# WORK INSTRUCTION
Gather every line from the entries below that includes "actividades".

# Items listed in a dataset
------------------------------------

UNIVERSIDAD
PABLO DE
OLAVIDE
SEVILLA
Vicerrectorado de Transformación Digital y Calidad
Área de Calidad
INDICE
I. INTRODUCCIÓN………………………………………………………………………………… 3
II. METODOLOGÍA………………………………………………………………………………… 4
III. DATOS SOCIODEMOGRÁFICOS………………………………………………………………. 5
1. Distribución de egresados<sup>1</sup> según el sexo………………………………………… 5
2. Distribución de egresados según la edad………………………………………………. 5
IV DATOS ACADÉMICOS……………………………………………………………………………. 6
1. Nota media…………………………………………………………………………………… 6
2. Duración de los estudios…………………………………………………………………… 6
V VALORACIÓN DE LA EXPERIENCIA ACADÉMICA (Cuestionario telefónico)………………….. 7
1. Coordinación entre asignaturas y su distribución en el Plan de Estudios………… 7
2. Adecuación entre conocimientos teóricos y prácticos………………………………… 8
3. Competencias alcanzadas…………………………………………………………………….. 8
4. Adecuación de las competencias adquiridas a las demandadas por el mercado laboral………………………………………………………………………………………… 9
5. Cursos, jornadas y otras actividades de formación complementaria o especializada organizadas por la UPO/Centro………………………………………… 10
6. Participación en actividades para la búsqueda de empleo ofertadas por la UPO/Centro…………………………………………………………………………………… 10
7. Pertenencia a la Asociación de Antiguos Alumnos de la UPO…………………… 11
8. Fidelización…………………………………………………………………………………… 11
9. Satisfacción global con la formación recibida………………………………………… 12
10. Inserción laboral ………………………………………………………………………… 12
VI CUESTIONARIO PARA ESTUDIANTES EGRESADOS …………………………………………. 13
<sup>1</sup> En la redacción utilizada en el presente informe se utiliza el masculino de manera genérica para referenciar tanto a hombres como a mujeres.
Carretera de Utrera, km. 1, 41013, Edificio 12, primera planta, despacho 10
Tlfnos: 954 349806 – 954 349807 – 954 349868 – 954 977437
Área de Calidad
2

------------------------------------

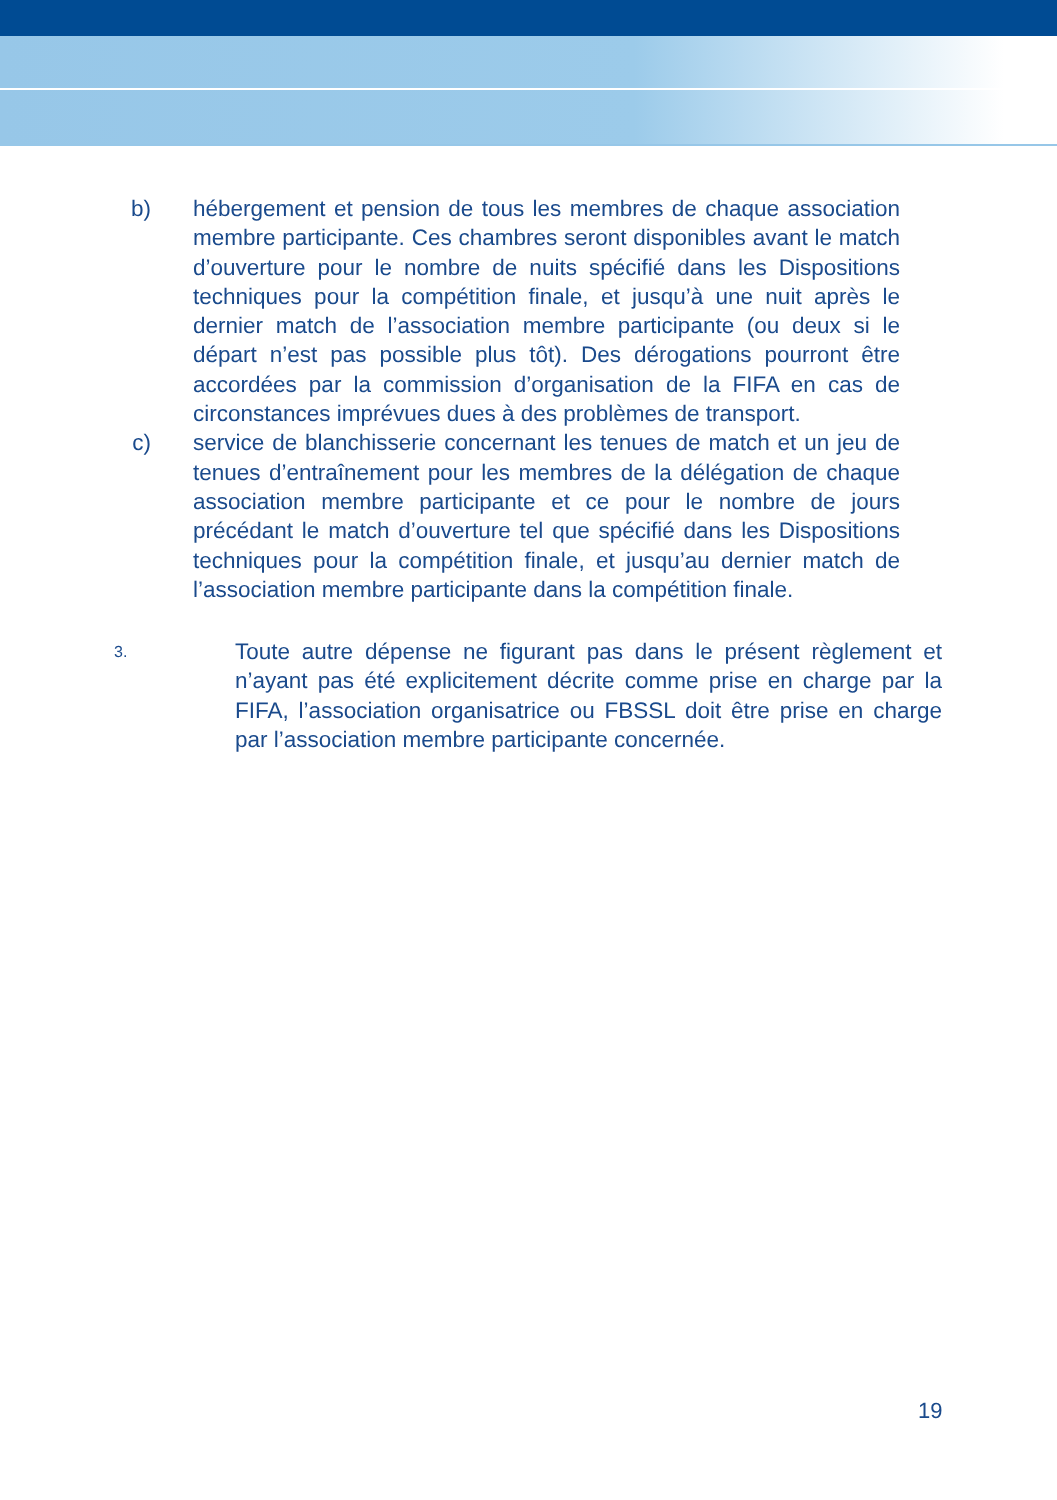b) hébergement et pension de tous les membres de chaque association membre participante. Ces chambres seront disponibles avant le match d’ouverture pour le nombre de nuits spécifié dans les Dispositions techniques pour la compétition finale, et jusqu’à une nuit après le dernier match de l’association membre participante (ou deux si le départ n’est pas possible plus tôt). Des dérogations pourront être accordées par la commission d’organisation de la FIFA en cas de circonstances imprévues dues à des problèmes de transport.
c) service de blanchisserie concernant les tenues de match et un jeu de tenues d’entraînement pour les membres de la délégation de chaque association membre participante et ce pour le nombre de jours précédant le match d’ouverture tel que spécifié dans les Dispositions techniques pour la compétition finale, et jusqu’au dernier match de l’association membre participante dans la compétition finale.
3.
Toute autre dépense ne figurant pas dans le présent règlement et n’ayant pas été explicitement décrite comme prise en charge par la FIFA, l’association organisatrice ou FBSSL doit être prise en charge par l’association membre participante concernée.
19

------------------------------------

# SOLUTION
5. Cursos, jornadas y otras actividades de formación complementaria o especializada organizadas por la UPO/Centro………………………………………… 10
6. Participación en actividades para la búsqueda de empleo ofertadas por la UPO/Centro…………………………………………………………………………………… 10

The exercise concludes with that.